WORK INSTRUCTIONS: Report how many lines in the records contain the string "opExtrude", treating uppercase and lowercase as distinct, and give only the number.

RECORDS FOR THIS TASK:
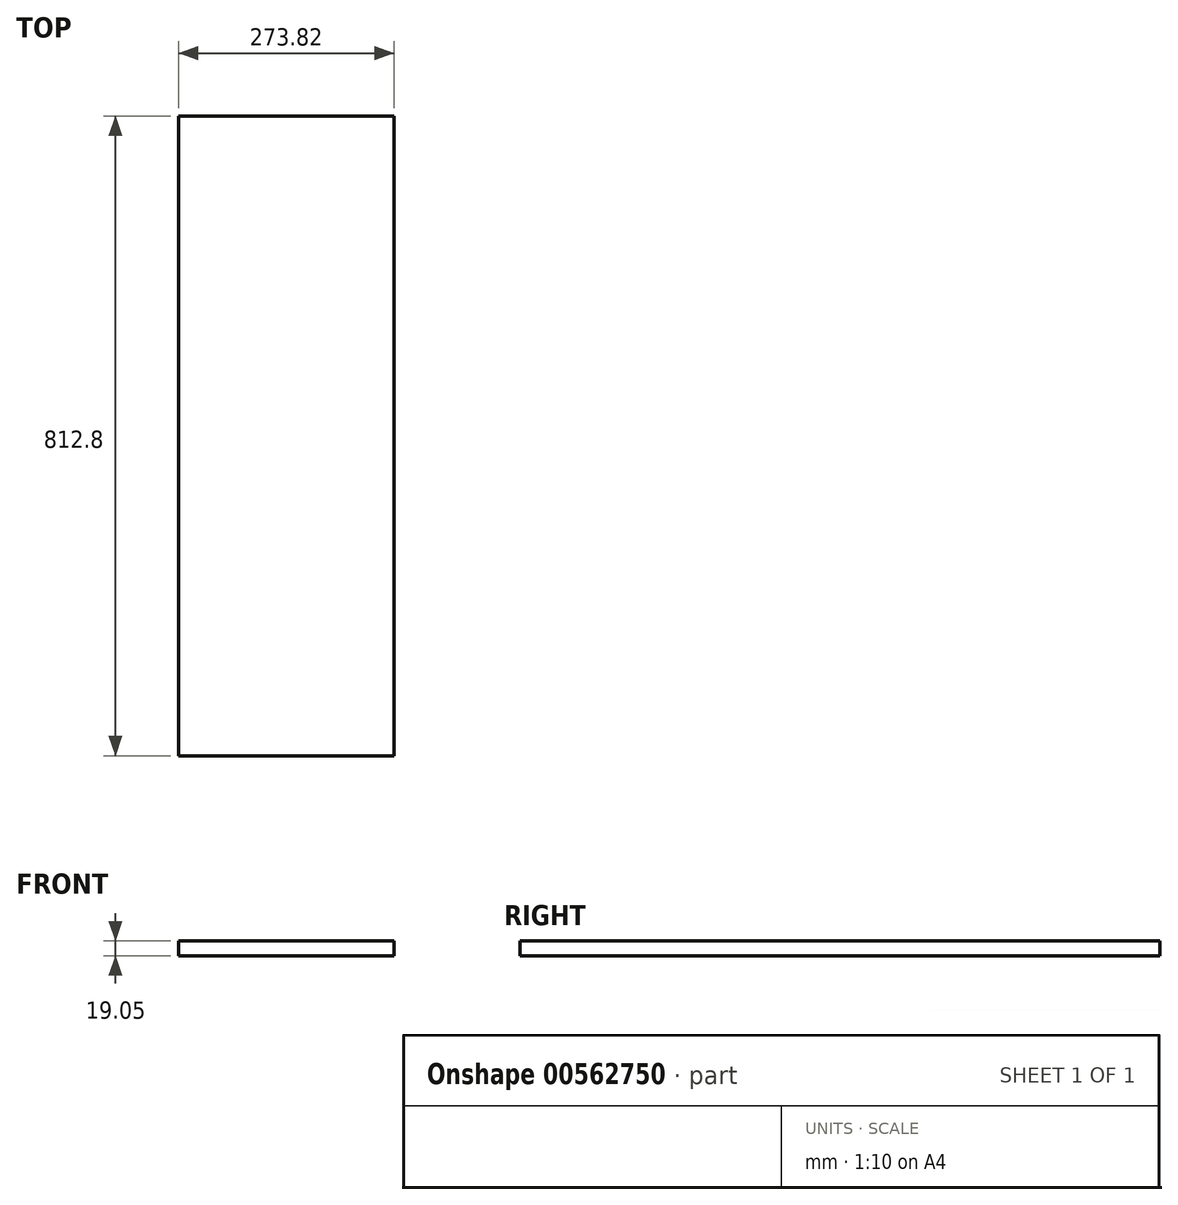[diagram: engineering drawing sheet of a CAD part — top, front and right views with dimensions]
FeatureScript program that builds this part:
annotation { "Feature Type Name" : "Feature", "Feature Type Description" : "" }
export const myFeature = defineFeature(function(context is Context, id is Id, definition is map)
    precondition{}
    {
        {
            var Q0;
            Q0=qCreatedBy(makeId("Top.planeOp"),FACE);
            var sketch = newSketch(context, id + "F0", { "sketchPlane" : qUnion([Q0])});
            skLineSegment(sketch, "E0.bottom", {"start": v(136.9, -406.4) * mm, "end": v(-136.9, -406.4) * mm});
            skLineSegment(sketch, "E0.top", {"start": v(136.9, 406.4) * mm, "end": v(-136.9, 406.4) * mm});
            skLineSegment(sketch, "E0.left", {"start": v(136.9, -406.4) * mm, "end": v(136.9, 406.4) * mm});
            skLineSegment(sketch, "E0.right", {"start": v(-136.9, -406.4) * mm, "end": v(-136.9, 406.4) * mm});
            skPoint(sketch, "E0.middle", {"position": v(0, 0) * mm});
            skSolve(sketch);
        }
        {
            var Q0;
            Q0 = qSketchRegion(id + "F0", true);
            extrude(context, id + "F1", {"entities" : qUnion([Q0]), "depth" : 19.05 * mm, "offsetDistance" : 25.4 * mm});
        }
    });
--
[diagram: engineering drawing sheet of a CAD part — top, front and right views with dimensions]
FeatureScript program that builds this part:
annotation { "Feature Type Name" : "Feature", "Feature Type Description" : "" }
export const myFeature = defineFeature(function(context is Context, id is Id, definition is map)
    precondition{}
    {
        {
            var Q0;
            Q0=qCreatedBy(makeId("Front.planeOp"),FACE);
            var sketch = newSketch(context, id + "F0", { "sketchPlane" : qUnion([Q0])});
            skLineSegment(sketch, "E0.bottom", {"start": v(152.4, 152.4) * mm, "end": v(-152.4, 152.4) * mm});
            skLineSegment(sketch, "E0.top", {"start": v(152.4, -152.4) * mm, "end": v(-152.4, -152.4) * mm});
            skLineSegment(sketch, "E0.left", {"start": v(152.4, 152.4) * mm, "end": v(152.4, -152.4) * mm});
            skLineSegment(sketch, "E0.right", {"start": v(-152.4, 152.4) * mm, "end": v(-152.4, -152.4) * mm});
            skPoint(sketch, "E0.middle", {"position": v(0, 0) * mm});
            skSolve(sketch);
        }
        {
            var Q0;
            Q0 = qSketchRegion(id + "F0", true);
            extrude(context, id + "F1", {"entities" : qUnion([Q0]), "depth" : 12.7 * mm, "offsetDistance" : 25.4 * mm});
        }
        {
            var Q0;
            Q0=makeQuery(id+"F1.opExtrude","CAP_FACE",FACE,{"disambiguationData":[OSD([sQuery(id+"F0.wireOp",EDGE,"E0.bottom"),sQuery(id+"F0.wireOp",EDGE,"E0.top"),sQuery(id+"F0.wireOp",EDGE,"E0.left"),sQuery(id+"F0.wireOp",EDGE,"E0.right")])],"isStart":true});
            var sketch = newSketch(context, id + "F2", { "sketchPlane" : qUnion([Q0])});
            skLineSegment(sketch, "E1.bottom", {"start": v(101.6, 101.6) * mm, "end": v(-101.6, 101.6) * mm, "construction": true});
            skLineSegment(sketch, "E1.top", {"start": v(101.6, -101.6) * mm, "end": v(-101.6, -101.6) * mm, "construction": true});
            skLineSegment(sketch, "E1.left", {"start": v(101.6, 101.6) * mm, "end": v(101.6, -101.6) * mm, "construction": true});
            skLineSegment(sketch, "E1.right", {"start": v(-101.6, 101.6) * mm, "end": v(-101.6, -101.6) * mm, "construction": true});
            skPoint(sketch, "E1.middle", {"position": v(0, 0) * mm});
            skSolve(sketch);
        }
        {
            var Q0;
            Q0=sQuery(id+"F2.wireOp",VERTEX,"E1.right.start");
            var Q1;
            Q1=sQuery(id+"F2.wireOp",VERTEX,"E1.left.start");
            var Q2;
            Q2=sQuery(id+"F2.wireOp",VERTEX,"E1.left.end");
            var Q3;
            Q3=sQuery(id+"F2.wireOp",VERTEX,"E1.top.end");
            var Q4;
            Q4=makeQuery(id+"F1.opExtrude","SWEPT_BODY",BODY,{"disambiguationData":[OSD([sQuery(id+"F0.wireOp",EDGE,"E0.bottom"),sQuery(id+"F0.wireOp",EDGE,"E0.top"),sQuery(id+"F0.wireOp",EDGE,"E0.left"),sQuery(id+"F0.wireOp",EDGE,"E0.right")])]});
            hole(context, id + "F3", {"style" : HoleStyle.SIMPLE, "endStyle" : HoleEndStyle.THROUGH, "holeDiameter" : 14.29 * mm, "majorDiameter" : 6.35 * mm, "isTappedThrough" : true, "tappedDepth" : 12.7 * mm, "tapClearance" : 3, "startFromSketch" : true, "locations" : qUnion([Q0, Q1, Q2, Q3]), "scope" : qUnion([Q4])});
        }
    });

TASK RESULT: 2